(Aim of the task): Name the kind of mushrooms that the mushroom lasagna recipe below calls for.

*** Text

Skip to Content

Best Ever Mushroom Lasagna

best ever mushroom lasagna

This best ever mushroom lasagna recipe is one that I’ve been wanting to share for a long time.

Layers of juicy mushrooms and a mixture of parmesan, mozzarella, and ricotta cheeses makes this every mushroom lover’s dream.

It’s no secret that mushrooms are one of my absolute favorite vegetables.

Pasta + Mushrooms? My DREAM.

best ever mushroom lasagna

The reason why I never got around to sharing this recipe is because I was never able to get any good photographs.

For as insanely delicious as this lasagna is, it is definitely one of the ugliest foods I’ve tried to photograph.

For what it lacks in aesthetics, this lasagna more than makes up for in flavor.

My husband and I have made this SO many times and it is our go to lasagna recipe.

Serve with some crusty garlic bread for total comfort food bliss!

Love this recipe? You might also like these: Vegetable Bolognese, Spicy Vegetarian Baked Spaghetti, Meaty Vegetarian Lasagna, Loaded Veggie Meatless Spaghetti.

Pin this Best Ever Mushroom Lasagna:

the best ever mushroom lasagna recipe (vegetarian.) Even meat eaters will love this one! #vegetarian #lasagna #meatless


Yield: 12 pieces

Best Ever Mushroom Lasagna

Best Ever Mushroom Lasagna

Layers of juicy mushrooms and a blend of parmesan, ricotta, and mozzarella cheeses make this lasagna to die for.

Cook Time 1 hour
Total Time 1 hour


  • 16 oz baby bella mushrooms, sliced
  • ¼ teaspoon salt
  • ¼ teaspoon pepper
  • ½ teaspoon garlic powder
  • 1 teaspoon olive oil
  • 15 oz ricotta cheese
  • 1 egg
  • 1 teaspoon dried basil
  • 1 cup freshly grated parmesan cheese
  • 1 (25 oz) jar of pasta sauce (I used mushroom flavored)

******
*** Stored data

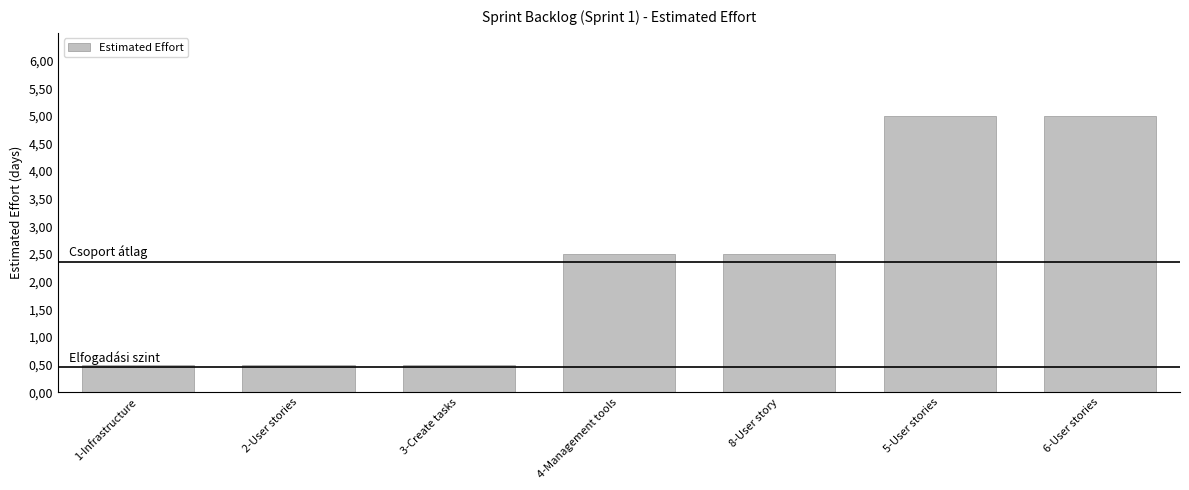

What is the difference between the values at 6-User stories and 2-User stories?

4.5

******
*** Stored data

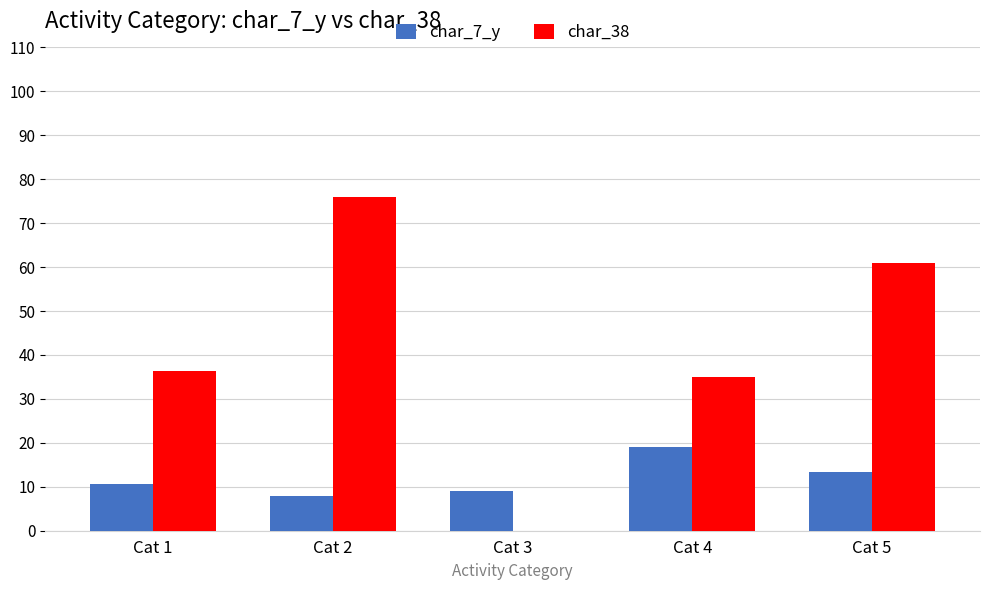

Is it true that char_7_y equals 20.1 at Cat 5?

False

******

(Problem solution): Baby bella mushrooms